[QUESTIONS TO ANSWER]
1) Condense the paragraph in the Stress Doc newsletter that begins "Lately, I've been contemplating intimate relationships" into two or three sentences, keeping its main points.
2) Carry the Stress Doc newsletter forward with the passage that comes next after its final sentence.

[EXTRACT TO READ]
The Stress Doc Letter
Cybernotes from the Online Psychohumorist

SEP 2000, No. 1, Sect. 1
Fight when you can
Take flight when you must
Flow like a dream
In the Phoenix we trust!
Table of Contents
Heads Up: Media Exposure, AOL/Digital City and Online Psych Chats
Q & A: N/A
Shrink Rap: The Illusion of Intimacy: Identity, Continuity and Change (with
uncommon lyric -- "The Alchemy of Miss P"
Main Essay: Designing a Receptive and Reflective Incubation Vacation: The
Stress Docs Five Prescriptive Interventions
Sect 2:
Main Essay: Designing a Receptive and Reflective Incubation Vacation (cond.)
Readers' Submissions: Kids and Marriage and Jack and Jill

Heads Up:
1. Media Exposure:
a) Some European exposure this month; quoted in a thoughtful and
comprehensive essay by David Gahagan on, "Surviving Stress," European
Cleaning Journal, SEP 2000 and
b) A first... Two of my articles appeared in Opportunity World: The Ultimate
Survival Magazine for Start-Up Entrepreneurs, SEP 2000 -- "Declaring Your
Emancipation Procrastination" and in the Stress Bustes Forum:
"Building Natural SPEED: Part II. For info about the magazine, call
212-785-9080 or email OppWorld@aol.com .
2. Chat Groups:
a) Stop by my AOL/Digital City "Shrink Rap (TM) and Group Chat,"
Tuesdays, 9:30-11pm EDT DC Support Chat . It's a dynamic, lively, at times witty
and always warm, thoughtful and supportive problem-solving group. We raise
questions and share our ideas, hopes and experiences with each other.
b) The Stress Doc Teams with AOL/Online Psych. The Stress Doc leads his
lively, monthly mutually supportive one hour "Practice Safe Stress"
chat the first and third Thursdays of the month, 10-11pm EDT: OLP Chat

Shrink Rap: The Illusion of Intimacy: Identity, Continuity and Change
Lately, I've been contemplating intimate relationships, especially the
transition that occurs over time, whether by volition and/or attrition. And
invariably questions arise concerning autonomy and dependency, reality or
illusion along with the security of constancy and the risk of change. Hmm, or is
it the risk of constancy and the security of change? Then add the gnawing
generated by a self-imposed, potentially creative quandary and a challenging
Muse. Well I finally ventured forth, not without trepidation, into the lyrical
lion's den. (Wheres Russel Crowe when you need him?)

[SUPPLIED DATA]
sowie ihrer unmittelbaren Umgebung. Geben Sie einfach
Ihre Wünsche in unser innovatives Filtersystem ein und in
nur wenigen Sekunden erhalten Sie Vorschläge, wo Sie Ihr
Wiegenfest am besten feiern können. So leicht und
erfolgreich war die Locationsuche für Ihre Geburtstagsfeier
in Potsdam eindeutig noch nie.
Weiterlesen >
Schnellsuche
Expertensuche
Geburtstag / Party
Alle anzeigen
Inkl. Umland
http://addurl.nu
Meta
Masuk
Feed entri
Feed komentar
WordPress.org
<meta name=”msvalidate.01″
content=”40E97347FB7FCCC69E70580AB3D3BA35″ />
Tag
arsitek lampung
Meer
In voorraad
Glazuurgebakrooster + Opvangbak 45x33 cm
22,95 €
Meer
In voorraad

--

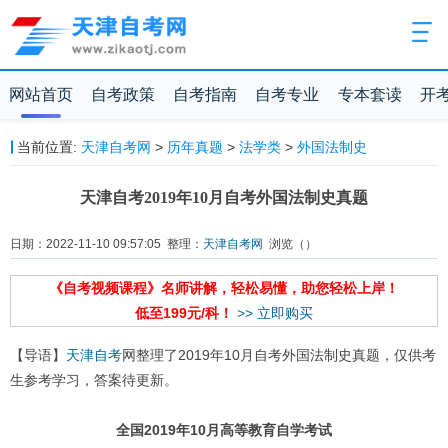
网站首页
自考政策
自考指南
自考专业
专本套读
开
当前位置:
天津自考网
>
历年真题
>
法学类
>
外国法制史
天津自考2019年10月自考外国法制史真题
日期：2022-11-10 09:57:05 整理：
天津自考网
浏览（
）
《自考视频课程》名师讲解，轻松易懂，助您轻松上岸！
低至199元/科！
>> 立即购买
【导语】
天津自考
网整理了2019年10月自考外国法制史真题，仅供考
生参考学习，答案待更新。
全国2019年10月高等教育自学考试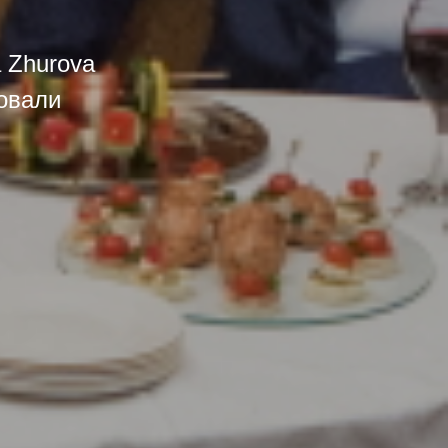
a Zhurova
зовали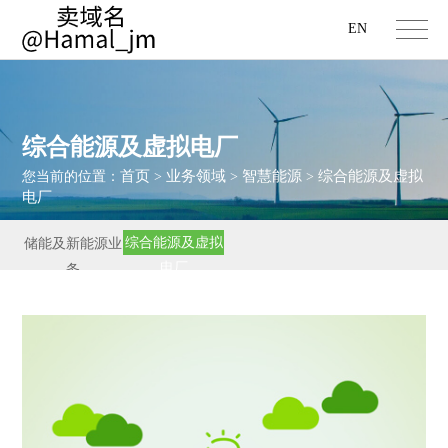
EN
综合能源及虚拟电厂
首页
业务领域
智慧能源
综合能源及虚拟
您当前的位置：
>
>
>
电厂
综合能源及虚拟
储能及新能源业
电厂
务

[TASK-BY-TASK ANSWERS]
1) The writer has been reflecting on intimate relationships and how they change over time, whether by choice or by attrition. This brings up questions of autonomy versus dependency and reality versus illusion, and of whether constancy or change carries security or risk. Driven by a self-imposed creative quandary and a challenging Muse, the writer finally took on the lyrical task, though not without trepidation.

2)
So heres an overdue tribute to a longtime partner that also grapples with
complementary personal conflicts at the commitment crossroads:
a) the fear of entropy or "death fear" pioneering
Psychoanalyst, Otto Ranks fear of being consumed, controlled or overtaken by
another and
b) the fear of exploration or "life fear" the fear of being
overwhelmed or disoriented by emptiness, isolation and alienation.
Consider the uncertain dangers and transformational opportunities in
The Alchemy of Miss P
It was chemistry at first sight
More precisely, first bite
Between you and me.
How you muted the pain
Redesigning my brain
It's a mystery.
Such a shape sleek and slender
Can one befriend her
Without surrender
Emotionally?
If I trust you my Muse
To seduce those old blues
Will I still refuse
The valley and shadows of intimacy?
My eyes close and we're close
But where is your heart pulse?
Poof...Are you that real ghost
Of dependency?
Yet, dearest Miss P
When tears couldn't stop
With fear over the top
When I felt like a flop
About ready to drop...
You then rescued me
From that lonely black hole
You unearthed my true soul
Now is there self-control
Or more fantasy?
No, you mirror my eye
Look, sweet tears when I do cry
As you ground my sky high
At least let us fly high
Through poetry.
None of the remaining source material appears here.